Lars Herre received his B.Sc. degree in Renewable Energy Engineering from the University of Stuttgart, Germany in 2013. He then pursued his Master study at Royal Institute of Technology, Sweden and Technical University of Eindhoven, the Netherlands. He received his M.Sc. degree in Smart Electrical Networks and Systems in 2015. Lars started his PhD research in the Department of Electric Power and Energy Systems at KTH in 2015 and was a visiting researcher at the Michigan Power and Energy Laboratory at the University of Michigan in 2017.
The Role of Flexible Consumers in a Future Power System based on 100% Renewable Energy
In Sweden there is a possibility to have a very high share of renewable power generation. The volatile production of wind and solar power poses challenges to maintaining the balance in the power system. In a power system, the balance must be maintained continuously between total production and consumption. In the current Swedish power system, hydropower is predominantly used for balancing. However, with increasing volatile production the need for balancing reserves increases as well.

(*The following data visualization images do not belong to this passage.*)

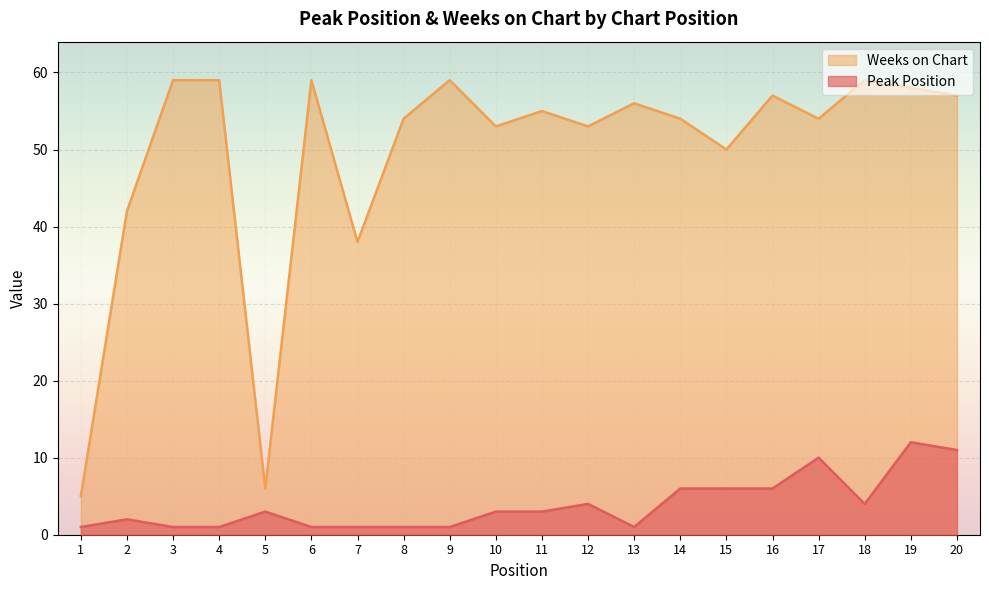

What is the value of the Peak Position point at the 7th from the left?

1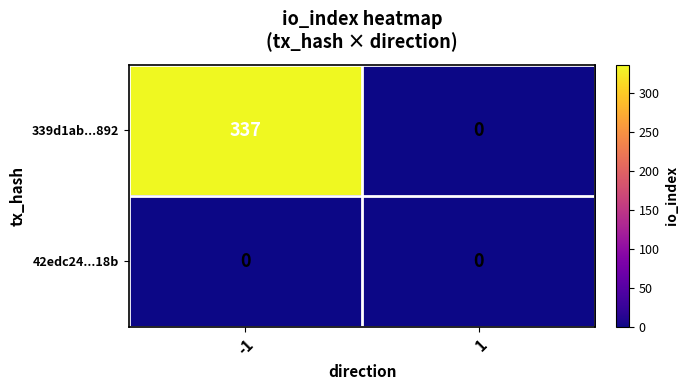

How many data points in 339d1ab...892 are less than 337?

1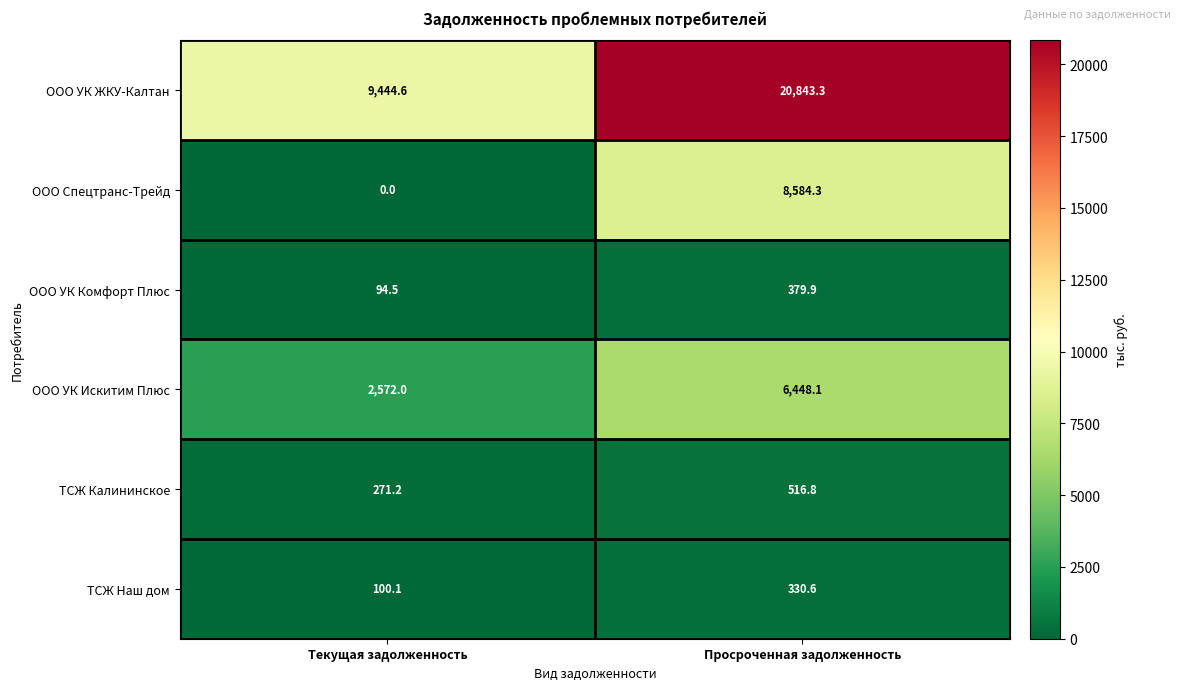

Which series has the largest range (max minus min)?

ООО УК ЖКУ-Калтан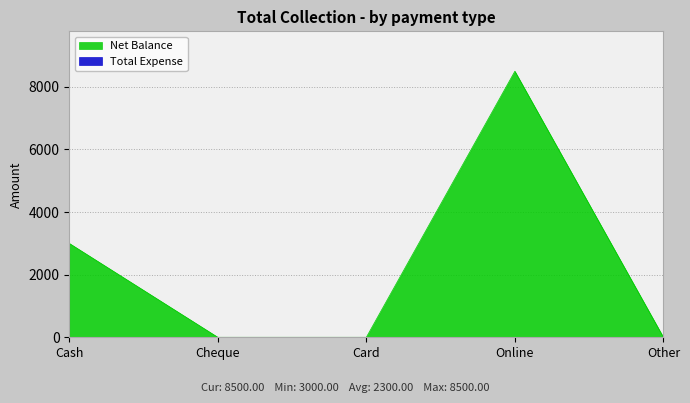

Rank the categories by value from lowest to highest.

Cheque, Card, Other, Cash, Online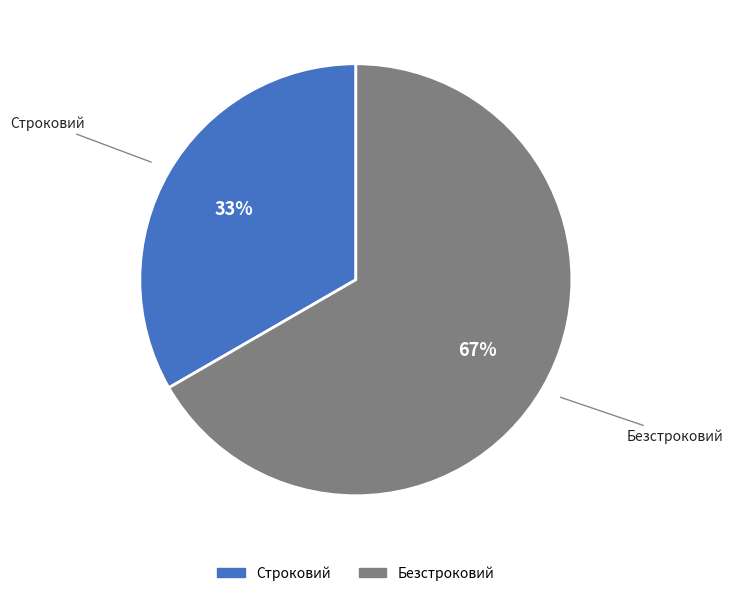

To the nearest percent, what portion does Безстроковий represent?

67%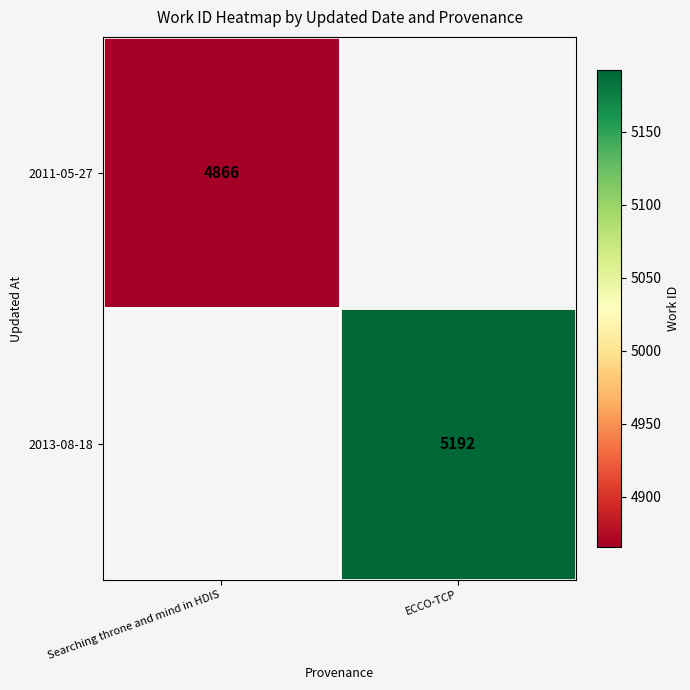

Is it true that 2011-05-27 equals 8472.3 at Searching throne and mind in HDIS?

False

A possible resource for balancing reserves is constituted by flexible consumption. With smart meters and progress in ICT infrastructure there is a wide spectrum of opportunities for consumers to become active participants in the electricty market and dynamically adjust their consumption. The purpose of this project is to implement optimization and control methods to the Swedish power system in order to (1) quantify the potential of customer flexibility and (2) explore means to unlock this this potential.
The project is a part of the collaborative research program Energy Systems (Forskarskolan Energisystem). In a parallel project, interviews and surveys are conducted to estimate consumers' ability and willingness to contribute to this flexibility in a future renewable power system. KTH contributes with optimization models to study flexible consumers in a future Swedish power system with large amounts of solar and wind power. The model includes (a) uncertainty in electricity prices, (b) electricity trading in the wholesale market, (c) uncertainty in consumer behavior and availability, (d) uncertainty in ambient temperatures, (e) forecasting/prediction errors, and (f) consumers' capability depending on the devices and individual comfort settings.